Feb. 26 (UPI) -- Saudi Arabian flight students have been cleared to resume flight training in the United States after being grounded -- following a shooting at a naval base in Florida -- as the Navy investigated its vetting of foreign students.
International military students resumed flight training on Feb. 25 after the Navy satisfied requirements set forth by Secretary of Defense Mark Esper after a shooting at Naval Air Station Pensacola in December.
"Updates to Navy policy include a new regulation prohibiting the possession of personally owned firearms by IMS, limiting access by all foreign nationals to assigned facilities and installations only, and requiring IMS to accept these policies to train in the United States," Navy spokeswoman Lt. Cdr Megan Isaac said in a statement sent to UPI.
The Navy also plans to implement a policy for the continuous review of international military students by March 13, Isaac said.
This week's change, first reported by USNI News and ABC, comes on the heels of the Navy's announcement that it would update the vetting process for foreign military students after a December shooting that killed three people and injured eight others at NAS Pensacola.
The suspect in the shooting was a Royal Saudi Air Force member who was part of an international training program that has hosted more than a million students from about 250 countries over its 20-year life, according to Jonathan Rath Hoffman, assistant to the secretary of defense for public affairs.
In January, Hoffman noted there had been no previous major incidents connected with the foreign military training program.
On Wednesday, Isaac stressed the importance of the program for maintaining U.S. military partnerships with other countries.

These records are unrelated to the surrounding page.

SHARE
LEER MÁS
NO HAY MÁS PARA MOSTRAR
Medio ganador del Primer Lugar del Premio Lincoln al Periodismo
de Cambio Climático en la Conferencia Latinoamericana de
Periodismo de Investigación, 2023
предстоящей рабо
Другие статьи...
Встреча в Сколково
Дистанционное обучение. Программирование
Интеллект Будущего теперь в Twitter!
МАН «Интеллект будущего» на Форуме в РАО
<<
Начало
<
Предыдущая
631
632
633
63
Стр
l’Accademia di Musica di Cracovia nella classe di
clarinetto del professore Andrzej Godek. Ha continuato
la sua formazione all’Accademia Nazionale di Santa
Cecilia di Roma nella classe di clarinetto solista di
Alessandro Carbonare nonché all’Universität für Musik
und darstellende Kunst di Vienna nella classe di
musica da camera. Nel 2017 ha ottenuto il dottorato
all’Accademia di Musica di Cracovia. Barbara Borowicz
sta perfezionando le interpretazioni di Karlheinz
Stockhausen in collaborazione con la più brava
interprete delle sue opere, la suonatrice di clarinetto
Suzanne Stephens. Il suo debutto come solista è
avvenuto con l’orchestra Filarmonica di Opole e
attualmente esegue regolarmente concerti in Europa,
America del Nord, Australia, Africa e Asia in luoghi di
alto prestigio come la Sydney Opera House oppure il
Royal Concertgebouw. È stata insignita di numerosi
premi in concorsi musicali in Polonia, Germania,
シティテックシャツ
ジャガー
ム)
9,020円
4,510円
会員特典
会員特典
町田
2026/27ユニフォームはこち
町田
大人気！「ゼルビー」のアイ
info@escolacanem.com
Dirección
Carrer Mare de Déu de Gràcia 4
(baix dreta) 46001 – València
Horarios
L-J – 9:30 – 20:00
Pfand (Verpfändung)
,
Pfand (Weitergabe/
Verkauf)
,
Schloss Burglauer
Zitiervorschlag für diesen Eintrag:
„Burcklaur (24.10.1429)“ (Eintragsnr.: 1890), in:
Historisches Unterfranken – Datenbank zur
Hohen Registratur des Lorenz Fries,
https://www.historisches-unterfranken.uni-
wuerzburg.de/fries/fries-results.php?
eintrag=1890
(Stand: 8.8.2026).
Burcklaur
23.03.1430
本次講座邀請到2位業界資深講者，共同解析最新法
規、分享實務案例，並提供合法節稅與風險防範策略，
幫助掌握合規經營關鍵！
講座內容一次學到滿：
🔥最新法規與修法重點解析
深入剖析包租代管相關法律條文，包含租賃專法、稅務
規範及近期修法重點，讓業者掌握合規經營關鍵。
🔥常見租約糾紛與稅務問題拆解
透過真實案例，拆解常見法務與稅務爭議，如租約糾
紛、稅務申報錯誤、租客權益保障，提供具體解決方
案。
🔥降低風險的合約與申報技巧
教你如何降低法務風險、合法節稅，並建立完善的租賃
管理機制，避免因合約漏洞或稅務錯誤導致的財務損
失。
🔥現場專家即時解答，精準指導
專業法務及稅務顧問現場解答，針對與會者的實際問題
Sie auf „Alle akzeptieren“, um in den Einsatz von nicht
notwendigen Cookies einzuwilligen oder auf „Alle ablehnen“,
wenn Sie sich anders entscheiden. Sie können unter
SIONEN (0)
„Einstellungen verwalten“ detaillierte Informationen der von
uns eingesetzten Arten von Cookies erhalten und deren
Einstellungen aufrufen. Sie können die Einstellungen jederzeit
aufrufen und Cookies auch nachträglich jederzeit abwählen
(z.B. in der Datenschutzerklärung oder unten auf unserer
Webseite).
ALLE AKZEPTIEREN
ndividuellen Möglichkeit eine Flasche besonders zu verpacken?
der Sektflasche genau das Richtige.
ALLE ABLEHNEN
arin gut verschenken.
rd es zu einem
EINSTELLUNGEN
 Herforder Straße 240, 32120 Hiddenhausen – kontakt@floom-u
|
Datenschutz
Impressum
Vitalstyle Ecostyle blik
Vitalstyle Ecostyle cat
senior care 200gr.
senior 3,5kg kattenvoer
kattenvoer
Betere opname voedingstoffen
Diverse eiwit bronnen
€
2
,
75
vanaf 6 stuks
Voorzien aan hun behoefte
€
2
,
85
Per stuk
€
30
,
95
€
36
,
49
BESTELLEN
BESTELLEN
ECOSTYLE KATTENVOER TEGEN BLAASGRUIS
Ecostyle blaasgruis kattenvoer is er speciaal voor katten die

"The Navy is making every effort to minimize disruptions to our foreign national partners while implementing the revised security initiatives," Isaac said. "Foreign military training remains one of the most effective tools to advance U.S. national security, and these actions will enable the Navy to continue to strengthen our alliances and build our partnerships."
The shooter's status prompted Esper to announce an immediate review of the screening process for foreign military students, as well an FBI investigation, during which 20 Saudi students were sent home.

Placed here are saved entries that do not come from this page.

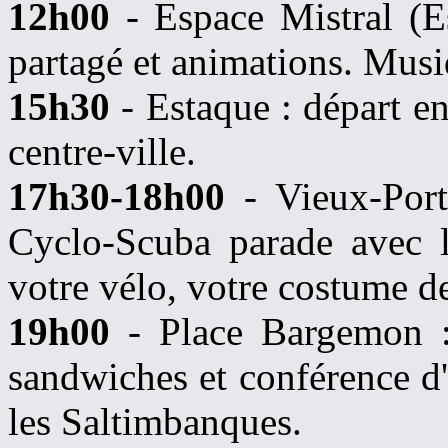
12h00
- Espace Mistral (E
partagé et animations. Mus
15h30
- Estaque : départ en
centre-ville.
17h30-18h00
- Vieux-Port
Cyclo-Scuba parade avec l
votre vélo, votre costume de
19h00
- Place Bargemon : 
sandwiches et conférence d'
les Saltimbanques.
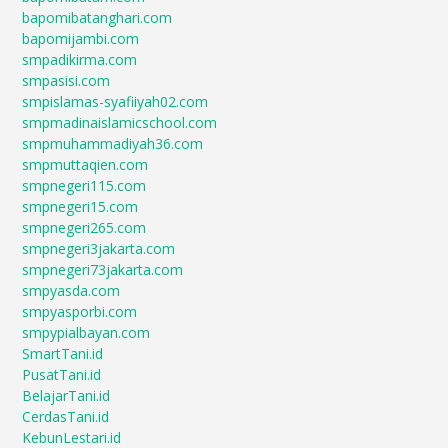
bapomibatanghari.com
bapomijambi.com
smpadikirma.com
smpasisi.com
smpislamas-syafiiyah02.com
smpmadinaislamicschool.com
smpmuhammadiyah36.com
smpmuttaqien.com
smpnegeri115.com
smpnegeri15.com
smpnegeri265.com
smpnegeri3jakarta.com
smpnegeri73jakarta.com
smpyasda.com
smpyasporbi.com
smpypialbayan.com
SmartTani.id
PusatTani.id
BelajarTani.id
CerdasTani.id
KebunLestari.id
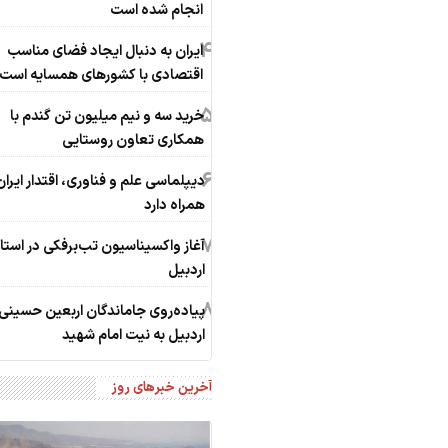
انجام شده است
4
ایران به دنبال ایجاد فضای مناسب
اقتصادی با کشورهای همسایه است
5
خرید سه و نیم میلیون تن گندم با
همکاری تعاون روستایی
6
دیپلماسی علم و فناوری، اقتدار ایران 
همراه دارد
7
آغاز واکسیناسیون تب‌برفکی در استا
اردبیل
8
پیاده‌روی جاماندگان اربعین حسینی 
اردبیل به نیت امام شهید
آخرین خبرهای روز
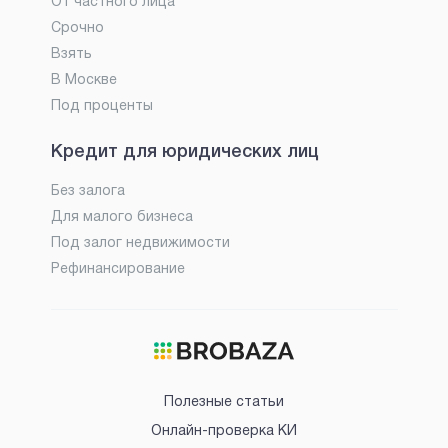
От частного лица
Срочно
Взять
В Москве
Под проценты
Кредит для юридических лиц
Без залога
Для малого бизнеса
Под залог недвижимости
Рефинансирование
Полезные статьи
Онлайн-проверка КИ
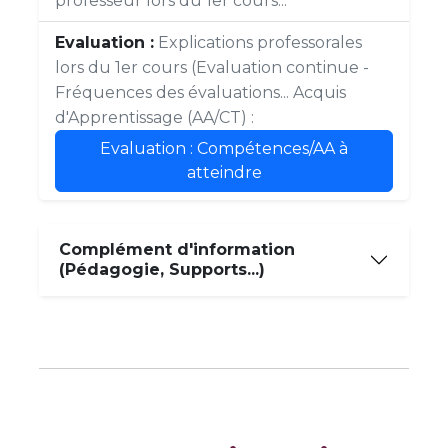
professeur lors du 1er cours...
Evaluation :
Explications professorales
lors du 1er cours (Evaluation continue -
Fréquences des évaluations... Acquis
d'Apprentissage (AA/CT) :
Evaluation : Compétences/AA à
atteindre
Complément d'information
(Pédagogie, Supports...)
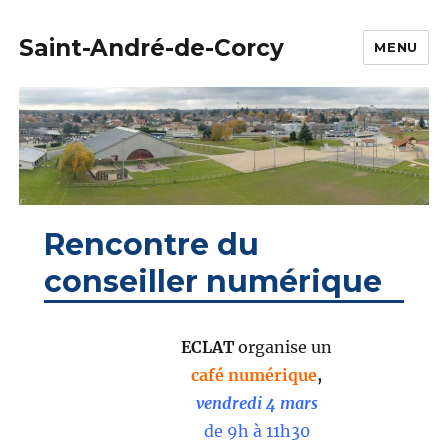
Saint-André-de-Corcy
MENU
Rencontre du
conseiller numérique
ECLAT
organise un
café numérique
,
vendredi 4 mars
de 9h à 11h30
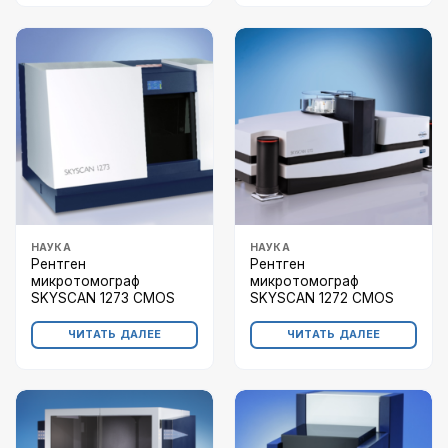
НАУКА
НАУКА
Рентген
Рентген
микротомограф
микротомограф
SKYSCAN 1273 CMOS
SKYSCAN 1272 CMOS
ЧИТАТЬ ДАЛЕЕ
ЧИТАТЬ ДАЛЕЕ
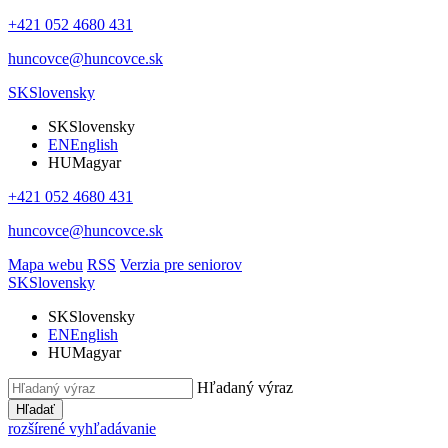
+421 052 4680 431
huncovce@huncovce.sk
SK
Slovensky
SK
Slovensky
EN
English
HU
Magyar
+421 052 4680 431
huncovce@huncovce.sk
Mapa webu
RSS
Verzia pre seniorov
SK
Slovensky
SK
Slovensky
EN
English
HU
Magyar
Hľadaný výraz
Hľadať
rozšírené vyhľadávanie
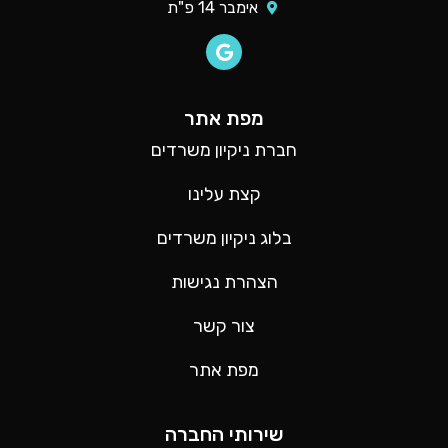
אימבר 14 פ"ת
מפת אתר
חברת ניקיון משרדים
קצת עלינו
בלוג ניקיון משרדים
הצהרת נגישות
צור קשר
מפת אתר
שירותי החברה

Investigators found posts with anti-American sentiment on the shooter's social media pages, but no evidence of pre-planning or assistance, Barr said.
The DoD in January was considering using its own resources to vet international military students -- a process that had been previously left to partner nations, but it was not immediately clear Wednesday whether the Pentagon had started vetting students separately.
The Navy also announced on Wednesday it was participating in a joint exercise with the Royal Saudi Naval Forces that began Sunday and is expected to wrap Thursday.
The Navy's announcement describes the exercise, called Nautical Defender, as "a bilateral maritime exercise designed to build and sustain combined warfighting capabilities, support long-term regional security and enhance military-to-military interoperability between the U.S. and Kingdom of Saudi Arabia."